About this task -> Reproduce the data exactly, leaving nothing out.

Records provided ->
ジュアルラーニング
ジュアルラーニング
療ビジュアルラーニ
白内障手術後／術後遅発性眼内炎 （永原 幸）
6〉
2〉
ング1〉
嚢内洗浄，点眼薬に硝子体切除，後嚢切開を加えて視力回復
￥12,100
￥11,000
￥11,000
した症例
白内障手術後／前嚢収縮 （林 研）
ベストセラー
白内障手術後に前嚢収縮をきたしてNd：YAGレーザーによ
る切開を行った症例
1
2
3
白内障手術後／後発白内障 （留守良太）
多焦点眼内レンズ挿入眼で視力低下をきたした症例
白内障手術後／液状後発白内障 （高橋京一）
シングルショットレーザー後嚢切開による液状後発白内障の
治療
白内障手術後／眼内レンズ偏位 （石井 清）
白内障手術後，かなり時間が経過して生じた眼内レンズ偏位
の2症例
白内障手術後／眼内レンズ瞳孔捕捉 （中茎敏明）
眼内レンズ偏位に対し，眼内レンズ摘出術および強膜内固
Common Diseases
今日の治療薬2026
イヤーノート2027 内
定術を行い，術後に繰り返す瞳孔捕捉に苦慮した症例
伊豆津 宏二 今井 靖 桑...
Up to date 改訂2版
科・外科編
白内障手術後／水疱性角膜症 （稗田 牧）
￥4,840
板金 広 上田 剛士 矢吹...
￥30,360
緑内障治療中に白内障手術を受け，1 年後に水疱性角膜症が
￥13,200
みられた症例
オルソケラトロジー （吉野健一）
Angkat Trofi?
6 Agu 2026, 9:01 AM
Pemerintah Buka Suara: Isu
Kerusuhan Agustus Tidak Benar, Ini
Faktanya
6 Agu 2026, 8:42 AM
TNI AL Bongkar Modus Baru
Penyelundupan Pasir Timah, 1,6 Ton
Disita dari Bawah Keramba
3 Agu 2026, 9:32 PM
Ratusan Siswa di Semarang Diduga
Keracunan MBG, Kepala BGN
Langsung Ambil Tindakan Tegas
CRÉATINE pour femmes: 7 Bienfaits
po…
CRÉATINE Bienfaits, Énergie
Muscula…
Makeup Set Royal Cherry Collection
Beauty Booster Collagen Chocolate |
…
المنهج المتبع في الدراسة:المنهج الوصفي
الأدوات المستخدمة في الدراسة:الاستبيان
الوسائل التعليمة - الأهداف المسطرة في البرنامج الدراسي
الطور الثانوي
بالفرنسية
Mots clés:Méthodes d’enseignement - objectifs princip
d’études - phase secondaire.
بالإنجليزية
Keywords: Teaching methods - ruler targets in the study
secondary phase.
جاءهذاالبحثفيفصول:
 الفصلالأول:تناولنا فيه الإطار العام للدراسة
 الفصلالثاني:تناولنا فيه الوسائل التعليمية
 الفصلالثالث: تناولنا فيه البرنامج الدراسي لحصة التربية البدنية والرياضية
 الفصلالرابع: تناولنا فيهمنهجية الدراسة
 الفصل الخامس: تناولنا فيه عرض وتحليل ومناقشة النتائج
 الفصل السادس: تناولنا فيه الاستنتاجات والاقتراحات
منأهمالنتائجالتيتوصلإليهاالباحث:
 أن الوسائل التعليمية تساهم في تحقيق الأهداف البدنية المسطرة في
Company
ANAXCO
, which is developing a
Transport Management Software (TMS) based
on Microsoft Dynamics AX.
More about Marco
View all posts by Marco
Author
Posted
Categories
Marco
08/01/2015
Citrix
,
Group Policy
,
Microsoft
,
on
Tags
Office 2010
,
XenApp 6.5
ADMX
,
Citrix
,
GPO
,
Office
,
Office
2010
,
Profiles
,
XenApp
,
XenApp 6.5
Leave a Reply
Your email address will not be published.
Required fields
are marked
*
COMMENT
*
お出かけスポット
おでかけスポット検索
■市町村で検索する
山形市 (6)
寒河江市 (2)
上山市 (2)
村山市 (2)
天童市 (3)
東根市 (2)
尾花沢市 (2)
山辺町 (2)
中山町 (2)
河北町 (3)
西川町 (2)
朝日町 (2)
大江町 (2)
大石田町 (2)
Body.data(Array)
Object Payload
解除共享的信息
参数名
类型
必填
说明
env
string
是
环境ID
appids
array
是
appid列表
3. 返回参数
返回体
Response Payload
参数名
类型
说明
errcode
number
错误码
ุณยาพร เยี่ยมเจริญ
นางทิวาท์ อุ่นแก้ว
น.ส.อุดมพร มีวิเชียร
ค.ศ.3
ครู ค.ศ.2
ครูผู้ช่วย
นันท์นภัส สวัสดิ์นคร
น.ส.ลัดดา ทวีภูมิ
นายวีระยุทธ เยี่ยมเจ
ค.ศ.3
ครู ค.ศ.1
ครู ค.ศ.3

Answer to the exercise ->
ジュアルラーニング
ジュアルラーニング
療ビジュアルラーニ
白内障手術後／術後遅発性眼内炎 （永原 幸）
6〉
2〉
ング1〉
嚢内洗浄，点眼薬に硝子体切除，後嚢切開を加えて視力回復
￥12,100
￥11,000
￥11,000
した症例
白内障手術後／前嚢収縮 （林 研）
ベストセラー
白内障手術後に前嚢収縮をきたしてNd：YAGレーザーによ
る切開を行った症例
1
2
3
白内障手術後／後発白内障 （留守良太）
多焦点眼内レンズ挿入眼で視力低下をきたした症例
白内障手術後／液状後発白内障 （高橋京一）
シングルショットレーザー後嚢切開による液状後発白内障の
治療
白内障手術後／眼内レンズ偏位 （石井 清）
白内障手術後，かなり時間が経過して生じた眼内レンズ偏位
の2症例
白内障手術後／眼内レンズ瞳孔捕捉 （中茎敏明）
眼内レンズ偏位に対し，眼内レンズ摘出術および強膜内固
Common Diseases
今日の治療薬2026
イヤーノート2027 内
定術を行い，術後に繰り返す瞳孔捕捉に苦慮した症例
伊豆津 宏二 今井 靖 桑...
Up to date 改訂2版
科・外科編
白内障手術後／水疱性角膜症 （稗田 牧）
￥4,840
板金 広 上田 剛士 矢吹...
￥30,360
緑内障治療中に白内障手術を受け，1 年後に水疱性角膜症が
￥13,200
みられた症例
オルソケラトロジー （吉野健一）
Angkat Trofi?
6 Agu 2026, 9:01 AM
Pemerintah Buka Suara: Isu
Kerusuhan Agustus Tidak Benar, Ini
Faktanya
6 Agu 2026, 8:42 AM
TNI AL Bongkar Modus Baru
Penyelundupan Pasir Timah, 1,6 Ton
Disita dari Bawah Keramba
3 Agu 2026, 9:32 PM
Ratusan Siswa di Semarang Diduga
Keracunan MBG, Kepala BGN
Langsung Ambil Tindakan Tegas
CRÉATINE pour femmes: 7 Bienfaits
po…
CRÉATINE Bienfaits, Énergie
Muscula…
Makeup Set Royal Cherry Collection
Beauty Booster Collagen Chocolate |
…
المنهج المتبع في الدراسة:المنهج الوصفي
الأدوات المستخدمة في الدراسة:الاستبيان
الوسائل التعليمة - الأهداف المسطرة في البرنامج الدراسي
الطور الثانوي
بالفرنسية
Mots clés:Méthodes d’enseignement - objectifs princip
d’études - phase secondaire.
بالإنجليزية
Keywords: Teaching methods - ruler targets in the study
secondary phase.
جاءهذاالبحثفيفصول:
 الفصلالأول:تناولنا فيه الإطار العام للدراسة
 الفصلالثاني:تناولنا فيه الوسائل التعليمية
 الفصلالثالث: تناولنا فيه البرنامج الدراسي لحصة التربية البدنية والرياضية
 الفصلالرابع: تناولنا فيهمنهجية الدراسة
 الفصل الخامس: تناولنا فيه عرض وتحليل ومناقشة النتائج
 الفصل السادس: تناولنا فيه الاستنتاجات والاقتراحات
منأهمالنتائجالتيتوصلإليهاالباحث:
 أن الوسائل التعليمية تساهم في تحقيق الأهداف البدنية المسطرة في
Company
ANAXCO
, which is developing a
Transport Management Software (TMS) based
on Microsoft Dynamics AX.
More about Marco
View all posts by Marco
Author
Posted
Categories
Marco
08/01/2015
Citrix
,
Group Policy
,
Microsoft
,
on
Tags
Office 2010
,
XenApp 6.5
ADMX
,
Citrix
,
GPO
,
Office
,
Office
2010
,
Profiles
,
XenApp
,
XenApp 6.5
Leave a Reply
Your email address will not be published.
Required fields
are marked
*
COMMENT
*
お出かけスポット
おでかけスポット検索
■市町村で検索する
山形市 (6)
寒河江市 (2)
上山市 (2)
村山市 (2)
天童市 (3)
東根市 (2)
尾花沢市 (2)
山辺町 (2)
中山町 (2)
河北町 (3)
西川町 (2)
朝日町 (2)
大江町 (2)
大石田町 (2)
Body.data(Array)
Object Payload
解除共享的信息
参数名
类型
必填
说明
env
string
是
环境ID
appids
array
是
appid列表
3. 返回参数
返回体
Response Payload
参数名
类型
说明
errcode
number
错误码
ุณยาพร เยี่ยมเจริญ
นางทิวาท์ อุ่นแก้ว
น.ส.อุดมพร มีวิเชียร
ค.ศ.3
ครู ค.ศ.2
ครูผู้ช่วย
นันท์นภัส สวัสดิ์นคร
น.ส.ลัดดา ทวีภูมิ
นายวีระยุทธ เยี่ยมเจ
ค.ศ.3
ครู ค.ศ.1
ครู ค.ศ.3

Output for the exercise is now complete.